Restate word for word the lines of the records below, starting at the line that contains "G04 #@! TF.CreationDate,2020-05-04T12:03:43+03:00*" and ending at the line that contains "X227500000Y-102500000D01*", with both of those lines included and nothing else.

↓

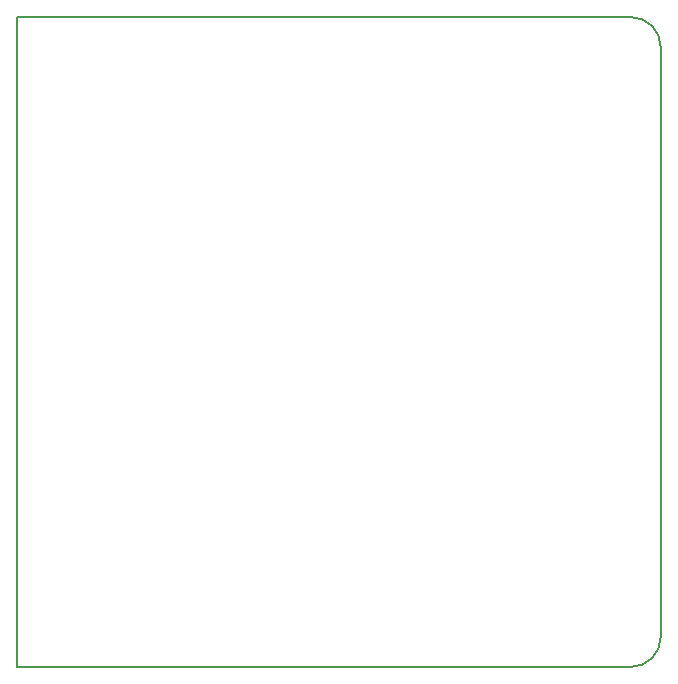
<source format=gbr>
G04 #@! TF.GenerationSoftware,KiCad,Pcbnew,(5.0.2)-1*
G04 #@! TF.CreationDate,2020-05-04T12:03:43+03:00*
G04 #@! TF.ProjectId,GrblCnc3040,4772626c-436e-4633-9330-34302e6b6963,rev?*
G04 #@! TF.SameCoordinates,Original*
G04 #@! TF.FileFunction,Profile,NP*
%FSLAX46Y46*%
G04 Gerber Fmt 4.6, Leading zero omitted, Abs format (unit mm)*
G04 Created by KiCad (PCBNEW (5.0.2)-1) date 04/05/2020 12:03:43*
%MOMM*%
%LPD*%
G01*
G04 APERTURE LIST*
%ADD10C,0.150000*%
G04 APERTURE END LIST*
D10*
X175500000Y-102500000D02*
X227500000Y-102500000D01*
X227500000Y-47500000D02*
X175500000Y-47500000D01*
X230000000Y-100000000D02*
G75*
G02X227500000Y-102500000I-2500000J0D01*
G01*
X227500000Y-47500000D02*
G75*
G02X230000000Y-50000000I0J-2500000D01*
G01*
X175500000Y-102500000D02*
X175500000Y-47500000D01*
X230000000Y-97500000D02*
X230000000Y-100000000D01*
X230000000Y-50000000D02*
X230000000Y-97500000D01*
M02*

</source>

↑

- ANSWER:
G04 #@! TF.CreationDate,2020-05-04T12:03:43+03:00*
G04 #@! TF.ProjectId,GrblCnc3040,4772626c-436e-4633-9330-34302e6b6963,rev?*
G04 #@! TF.SameCoordinates,Original*
G04 #@! TF.FileFunction,Profile,NP*
%FSLAX46Y46*%
G04 Gerber Fmt 4.6, Leading zero omitted, Abs format (unit mm)*
G04 Created by KiCad (PCBNEW (5.0.2)-1) date 04/05/2020 12:03:43*
%MOMM*%
%LPD*%
G01*
G04 APERTURE LIST*
%ADD10C,0.150000*%
G04 APERTURE END LIST*
D10*
X175500000Y-102500000D02*
X227500000Y-102500000D01*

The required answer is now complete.